I deal first with the argument that the implied No Inside Information Representation averred by the Claimant is a cause of action that cannot succeed and that therefore the Particulars of Claim disclose no reasonable grounds for bringing the claim. There are considerable difficulties for the Claimant in respect of this alleged representation. As the Defendant points out, the circumstances of the case would be liable if anything to point in the direction of the Defendant being in possession of inside information, since, as the Claimant knew, one of its senior employees dealing with the sale of the shares was on the board of the Third Party. If the evidence points towards a probability that inside information was in the Defendant’s possession, it is difficult to see how, taken objectively, silence can be taken to be an implied representation to the opposite effect.

78.

- [LISTING]
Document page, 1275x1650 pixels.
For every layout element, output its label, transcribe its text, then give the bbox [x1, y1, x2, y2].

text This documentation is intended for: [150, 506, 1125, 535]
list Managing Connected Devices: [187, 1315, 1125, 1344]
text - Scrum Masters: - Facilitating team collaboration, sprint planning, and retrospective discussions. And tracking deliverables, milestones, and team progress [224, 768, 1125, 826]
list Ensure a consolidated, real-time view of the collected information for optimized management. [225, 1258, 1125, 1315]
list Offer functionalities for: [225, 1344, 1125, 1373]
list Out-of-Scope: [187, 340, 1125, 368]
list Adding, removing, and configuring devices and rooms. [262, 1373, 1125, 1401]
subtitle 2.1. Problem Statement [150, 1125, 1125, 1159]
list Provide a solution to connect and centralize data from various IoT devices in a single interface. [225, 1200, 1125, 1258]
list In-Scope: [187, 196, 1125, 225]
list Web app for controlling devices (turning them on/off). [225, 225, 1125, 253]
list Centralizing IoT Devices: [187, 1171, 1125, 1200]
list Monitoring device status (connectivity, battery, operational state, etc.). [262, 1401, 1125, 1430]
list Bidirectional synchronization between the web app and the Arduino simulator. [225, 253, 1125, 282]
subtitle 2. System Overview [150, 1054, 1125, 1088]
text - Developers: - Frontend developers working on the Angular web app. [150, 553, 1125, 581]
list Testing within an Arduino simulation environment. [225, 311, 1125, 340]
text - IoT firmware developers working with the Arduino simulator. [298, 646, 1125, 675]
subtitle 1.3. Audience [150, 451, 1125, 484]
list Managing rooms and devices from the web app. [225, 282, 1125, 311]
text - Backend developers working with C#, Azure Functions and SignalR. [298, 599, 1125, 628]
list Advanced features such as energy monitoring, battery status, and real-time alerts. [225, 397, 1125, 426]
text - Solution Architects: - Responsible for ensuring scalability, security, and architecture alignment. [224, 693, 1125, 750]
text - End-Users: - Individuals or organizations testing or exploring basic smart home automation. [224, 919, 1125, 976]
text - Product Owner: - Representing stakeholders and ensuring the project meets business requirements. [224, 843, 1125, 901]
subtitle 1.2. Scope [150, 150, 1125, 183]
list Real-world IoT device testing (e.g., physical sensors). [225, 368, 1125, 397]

---

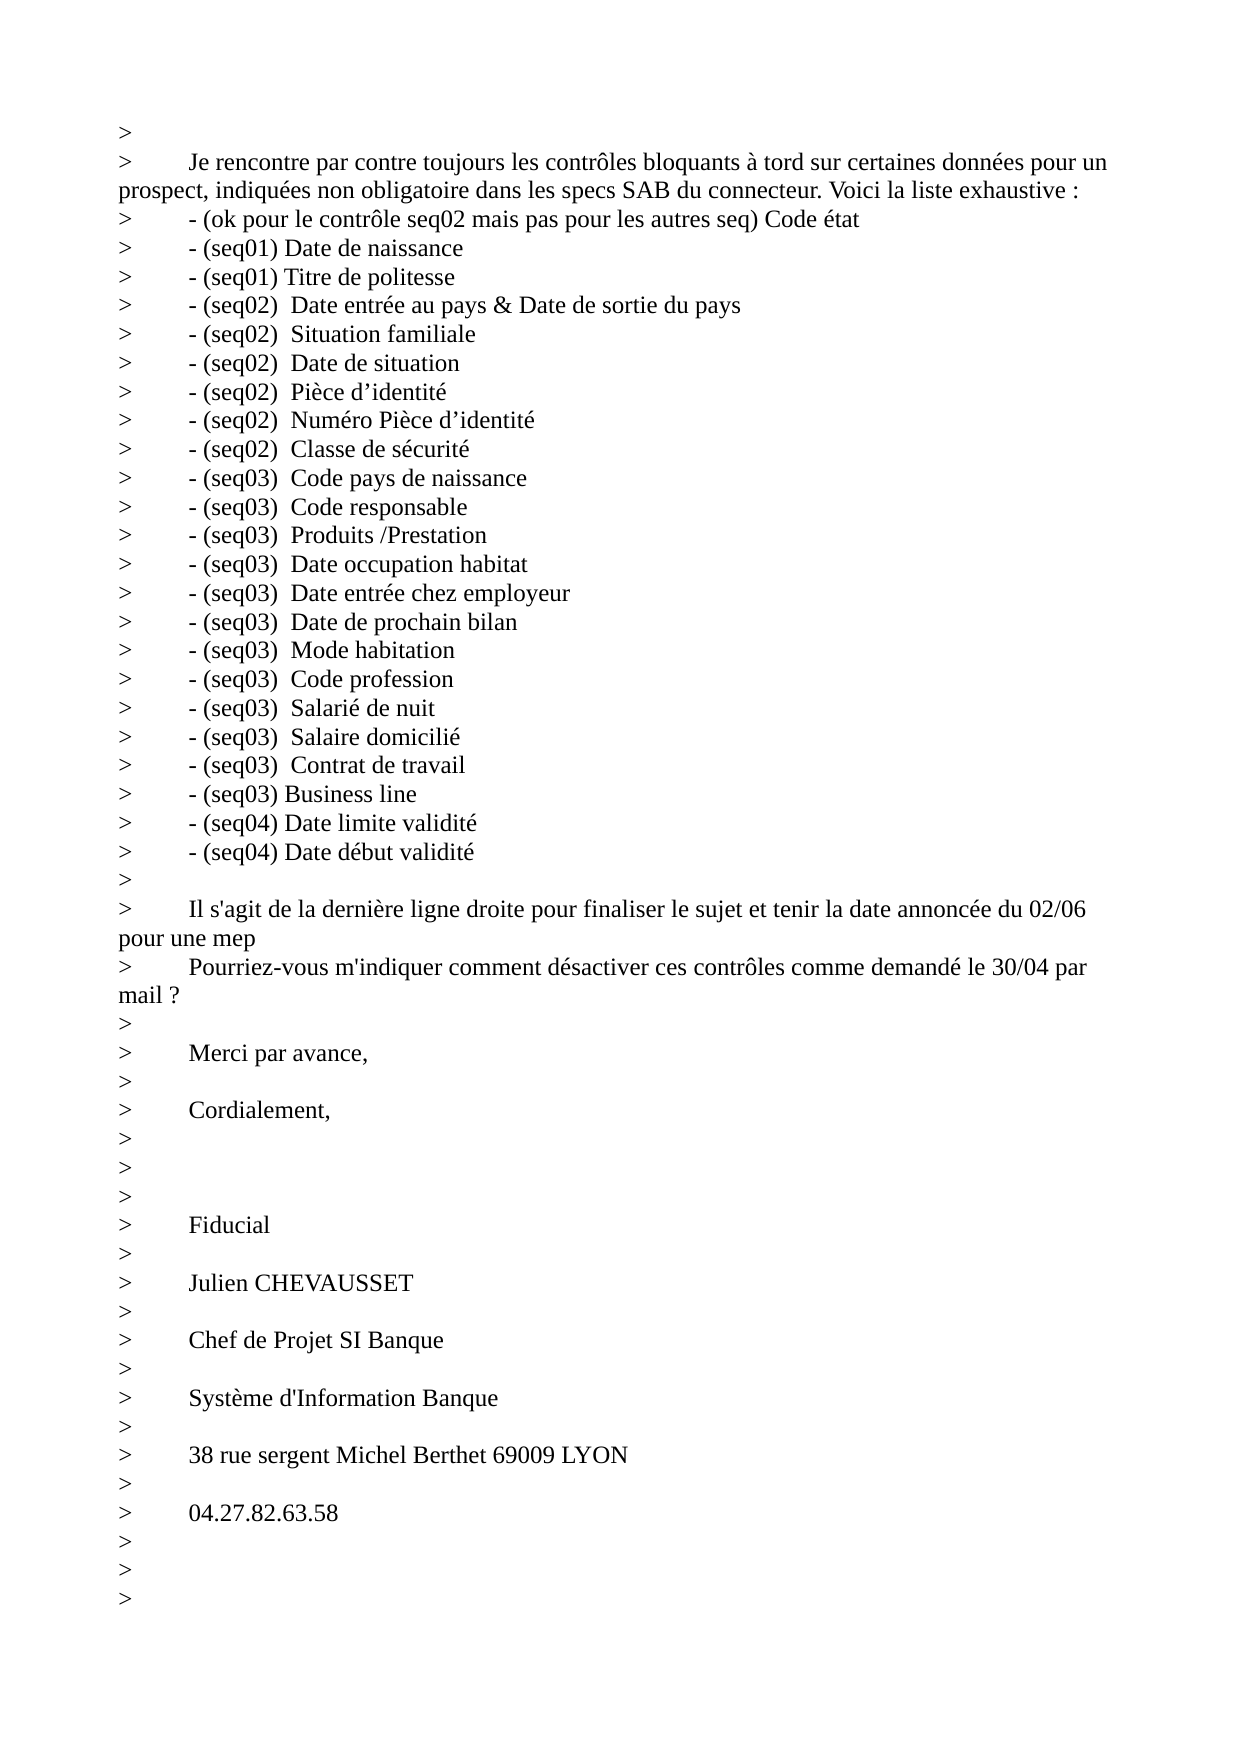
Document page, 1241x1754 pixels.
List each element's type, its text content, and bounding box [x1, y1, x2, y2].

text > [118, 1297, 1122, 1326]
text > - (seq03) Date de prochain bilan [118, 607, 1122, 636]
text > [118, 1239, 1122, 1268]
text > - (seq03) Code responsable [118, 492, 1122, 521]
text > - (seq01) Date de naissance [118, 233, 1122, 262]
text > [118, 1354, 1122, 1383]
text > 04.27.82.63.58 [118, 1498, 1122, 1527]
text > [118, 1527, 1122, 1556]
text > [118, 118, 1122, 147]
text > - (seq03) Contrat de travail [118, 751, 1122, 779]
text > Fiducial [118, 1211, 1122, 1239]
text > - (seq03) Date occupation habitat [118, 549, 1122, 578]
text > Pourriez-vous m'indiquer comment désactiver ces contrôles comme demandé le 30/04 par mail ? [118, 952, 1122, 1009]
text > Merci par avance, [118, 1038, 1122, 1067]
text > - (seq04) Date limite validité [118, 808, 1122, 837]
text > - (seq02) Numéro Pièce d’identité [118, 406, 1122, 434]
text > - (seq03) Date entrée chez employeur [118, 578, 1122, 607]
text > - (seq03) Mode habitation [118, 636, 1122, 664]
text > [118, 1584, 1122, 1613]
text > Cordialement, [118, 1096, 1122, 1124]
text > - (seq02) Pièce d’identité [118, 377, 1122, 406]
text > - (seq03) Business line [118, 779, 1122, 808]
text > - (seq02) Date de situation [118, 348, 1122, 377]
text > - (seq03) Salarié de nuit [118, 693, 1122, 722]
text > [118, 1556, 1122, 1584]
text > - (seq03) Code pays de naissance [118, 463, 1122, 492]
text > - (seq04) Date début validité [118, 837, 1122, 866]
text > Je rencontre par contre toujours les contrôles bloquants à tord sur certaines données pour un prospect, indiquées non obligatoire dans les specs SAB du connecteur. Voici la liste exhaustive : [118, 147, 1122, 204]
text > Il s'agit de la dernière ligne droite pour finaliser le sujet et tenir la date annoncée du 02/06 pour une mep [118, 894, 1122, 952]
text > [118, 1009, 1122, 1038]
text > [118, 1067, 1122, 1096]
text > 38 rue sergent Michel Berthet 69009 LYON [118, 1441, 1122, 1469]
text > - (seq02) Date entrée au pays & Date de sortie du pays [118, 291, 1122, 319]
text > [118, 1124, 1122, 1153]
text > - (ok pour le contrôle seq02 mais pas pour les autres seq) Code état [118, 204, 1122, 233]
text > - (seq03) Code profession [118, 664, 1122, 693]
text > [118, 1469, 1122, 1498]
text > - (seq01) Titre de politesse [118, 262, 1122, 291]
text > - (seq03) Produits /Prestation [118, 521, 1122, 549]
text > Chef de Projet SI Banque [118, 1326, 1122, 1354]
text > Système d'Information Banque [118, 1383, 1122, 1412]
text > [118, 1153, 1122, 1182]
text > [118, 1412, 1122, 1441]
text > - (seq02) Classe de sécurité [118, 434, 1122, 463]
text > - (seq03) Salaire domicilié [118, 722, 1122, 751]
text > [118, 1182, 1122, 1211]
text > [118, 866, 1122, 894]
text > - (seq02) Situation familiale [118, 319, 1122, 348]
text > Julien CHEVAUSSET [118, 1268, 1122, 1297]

- [JOBS]
1 > Name every party that the legal excerpt refers to by its role in the proceedings.
2 > Does the legal excerpt support each statement? Answer yes or no, and quote the deciding words.
(a) The Claimant faces considerable difficulties with the alleged representation.
(b) The Claimant did not know that a senior employee dealing with the sale of the shares was on the board of the Third Party.
(c) The No Inside Information Representation is described as an express representation.
3 > Translate this sentence from the legal excerpt into French: "If the evidence points towards a probability that inside information was in the Defendant’s possession, it is difficult to see how, taken objectively, silence can be taken to be an implied representation to the opposite effect."

- [ANSWERS BELOW]
1 > Claimant, Defendant, Third Party

2 >
(a) Yes: "There are considerable difficulties for the Claimant in respect of this alleged representation."
(b) No: "as the Claimant knew"
(c) No: "the implied No Inside Information Representation"

3 > Si les éléments de preuve indiquent qu'il est probable que le Défendeur était en possession d'informations privilégiées, il est difficile de voir comment, d'un point de vue objectif, le silence pourrait être considéré comme une déclaration implicite en sens contraire.